MRI-Guided Cryoablation Viable for Recurrent Prostate Cancer

“In men with recurrent prostate cancer following radiation therapy, magnetic resonance imaging (MRI)-guided focal cryoablation is feasible and seems safe, according to a study published in the August issue of Radiology. Joyce G.R. Bomers, from Radboud University Nijmegen Medical Centre in the Netherlands, and colleagues, studied 10 consecutive patients with histopathologically proved recurrent prostate cancer after radiation therapy, without evidence of distant metastases. While patients were under general anesthesia, a urethral warmer was inserted, followed by transperineal insertion of cryoneedles during real-time MRI (magnetic resonance imaging) and insertion of a rectal warmer. MRI guidance was used to continuously monitor ice ball growth. Two cycles of freezing and thawing were conducted. Follow-up included a urologist visit, prostate-specific antigen level measurement, and multiparametric MRI at 3, 6, and 12 months.”
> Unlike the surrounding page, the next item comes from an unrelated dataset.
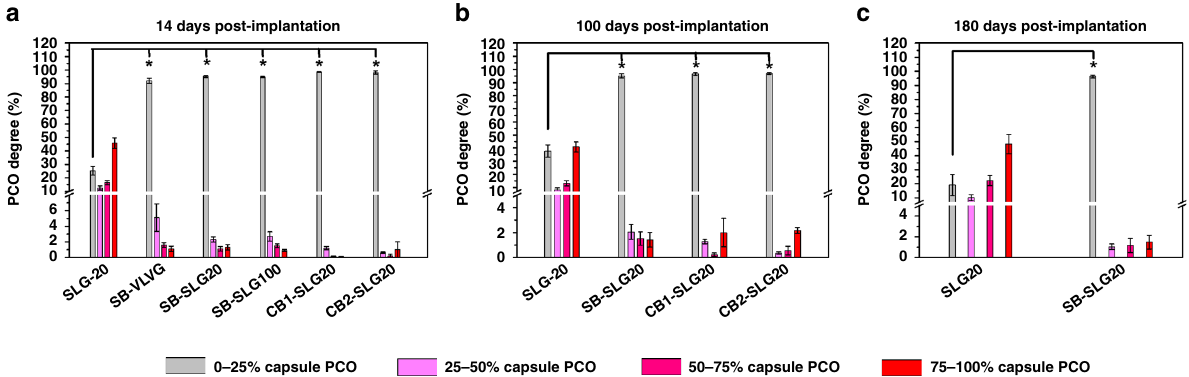
Fig. 3 PCO evaluation of retrieved microcapsules. a Quanti fi cation of PCO for retrieved microcapsules, 14 d post implantation. Mean ± SEM; n = 19 for SLG20; n = 10 for SB-VLVG; n = 16 for SB-SLG20; n = 10 for SB-SLG100; n = 5 for CB1-SLG20; n = 5 for CB2-SLG20. * P < 0.05. b Quanti fi cation of PCO for retrieved microcapsules, 100 d post implantation. Mean ± SEM; n = 12 for SLG20; n = 10 for SB-SLG20; n = 4 for CB1-SLG20; n = 4 for CB2-SLG20. * P < 0.05. c Quanti fi cation of PCO for retrieved microcapsules, 180 d post implantation. Mean± SEM; n = 7 for SLG20; n = 7 for SB-SLG20. * P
Imaging With PET/MR Is More Accurate Than PET/CT For Detecting Recurrent Prostate Cancer

The standard imaging practice for detecting prostate cancer that returns after treatment, called recurrent prostate cancer, combines positron emission tomography (PET) with computed tomography (CT), known as PET/CT. In a recent clinical study researchers from the Technical University Munich in Germany, compared PET/CT to PET combined with magnetic resonance (MR), known as PET/MR. The study involved 31 patients with recurrent prostate cancer and found that PET/MR detected more areas of metastatic tumors, and allowed for more precise mapping of tumors, than PET/CT. The researchers say PET/MR can be considered an alternative to PET/CT, particularly when small tumors are involved. The US FDA approved the first PET/MR device in 2011.

Study Evaluates MRI Versus CT for Detecting Prostate Cancer Recurrence

A recent clinical study compared two different imaging methods for detecting prostate cancer in 31 patients who had disease that returned despite treatment. The imaging systems both use positron emission tomography (PET) combined with either magnetic resonance imaging (MRI) or computed tomography (CT) to detect prostate cancer cells that have spread to different parts of the body. PET combined with MRI (PET/MRI) found more areas of metastatic prostate cancer tumors than PET combined with CT (PET/CT). The lead scientist involved in the study says PET/MRI has higher detection rates and more precisely locates recurrent tumors, which could help doctors tailor specific treatments for patients.